Je crie au complot. Oui, mesdames et messieurs. Mon espèce est en voie d’extinction. Les rédacteurs et journalistes sont classés en haut du classement des métiers qui seront remplacés par l’intelligence artificielle (IA). Et c’est l’IA elle-même qui me l’a dit. Elle n’a pas ajouté « gna gna », mais c’est tout juste. Et pas seulement à l’écrit, à la télévision aussi. C’est dire que bientôt, vous lirez des nouvelles et regarderez des bulletins télé produits, réalisés et présentés par des journalistes et des présentateurs… qui n’existent pas.
Remarquez, il y a longtemps que nous vivons en parfaite harmonie avec des gens qui n’existent pas. La Sœur volante ne volait pas vraiment, et Gilligan n’a jamais été perdu sur une île déserte avec le capitaine, le millionnaire, son épouse, la jolie star et leurs amis. Chez nous, que dire de Roland Hi! Ha! Tremblay et de la pauvre Donalda. La légende dit que la comédienne Andrée Champagne recevait de la nourriture de gens qui la prenaient en pitié. Il faudra désormais toujours se méfier de ce qu’on lit, voit et entend, et trouver une manière de faire la différence entre ce qui est vrai et ce qui ne l’est pas.
Même s’il est inquiétant, le progrès est nécessaire, et on s’adapte. Les chevaux ont survécu à la révolution de l’automobile, la radio à la télévision, le cinéma au VHS, et « Video did not kill the radio stars ». Mais attention, maintenant il y a Channel 1, une station de télévision qui fonctionne entièrement avec l’intelligence artificielle.
Je vous explique. Pour faire fonctionner une station de télévision, des centaines d’employés sont nécessaires : journalistes, caméramans, recherchistes, réalisateurs, monteurs, présentateurs. Channel 1 fonctionnera sans rien de cela. L’IA fera tout, toute seule. Les présentateurs et les reporters ressemblent à des humains — comme les reptiles de la vieille série V, finalement —, mais ils n’existent que dans le monde numérique. Inquiétant, mais en même temps fascinant. D’un clic, le présentateur peut parler dans une trentaine de langues. Ce n’est pas le français qui est en danger, c’est notre joual. L’IA n’y a pas encore pensé. Crions ensemble : « J’ai l’doua »!
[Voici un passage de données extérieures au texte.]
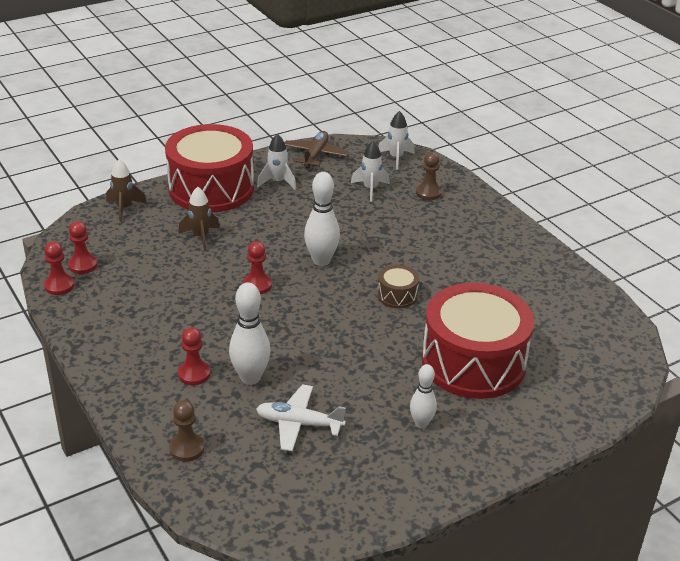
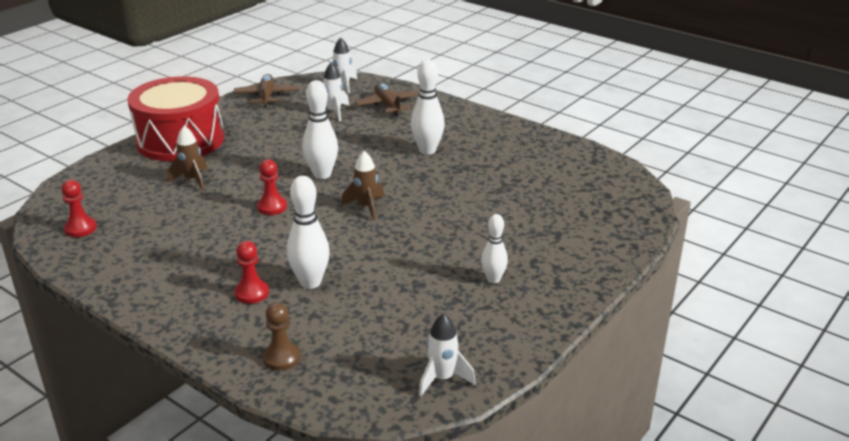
camera: 20 degrees left, 5 degrees down
(59, 286) = (64, 251): red pawn -> none
(124, 208) = (99, 173): brown rocket -> brown rocket (366, 207)
(277, 182) = (243, 123): white rocket -> white rocket (442, 378)
(299, 424) = (380, 308): white plane -> none
(397, 295) = (408, 186): brown drum -> none
(428, 193) = (388, 105): brown pawn -> brown plane
(438, 257) = (427, 150): none -> white bowling pin
(473, 362) = (508, 221): red drum -> none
L’IA de Channel 1 puisera son contenu à même les agences de presse, décidera de l’ordre des nouvelles, montera le bulletin, et mettra en ondes toute seule. Le reporter de Radio-Canada était estomaqué de voir son clone numérique s’exprimer en russe, avec une synchronisation labiale parfaite. Idéal pour une drag queen qui veut améliorer son lipsync. « Le problème, disait le reporter, c’est que l’ordinateur peut me faire dire n’importe quoi. » Oui. Vous direz que certains politiciens le font déjà avec une intelligence qui semble déjà artificielle, mais c’est une autre histoire.
Toujours est-il que le bébé est déjà né, et tellement rapidement qu’on ne l’a pas vu venir, même s’il s’insère dans notre quotidien d’adeptes de La Poule aux œufs d’or petit à petit depuis des années. La Ligue majeure de soccer, la principale ligue professionnelle de football en Amérique du Nord, a récemment présenté un match en direct commenté par l’IA en quatre langues simultanées. Tout le monde n’y a vu que du feu. Exit aussi les présentateurs sportifs.
Est-ce qu’on est prêt? Non, éthiquement et légalement. Channel 1 prévoit tout de même commencer à présenter du contenu dès cet été. Allez voir au https://www.channel1.ai/.
Le défi du futur sera de démêler le vrai du faux. Et ce sera difficile. C’est comme ce personnage créé par Michel Barrette dans les années 80, un petit pas fin édenté que tout le monde connaît et dont on scande le nom en criant joyeusement « Roland Hi! Ha! Tremblay ». Comme la Sœur volante et Gilligan, il existe, mais pas vraiment. Je soupçonne qu’en fait, c’est lui qui est à la base du complot, et que son vrai nom est Roland « IA » Tremblay. C’est qui la dinde? Oui, je l’aurai sur l’estomac longtemps.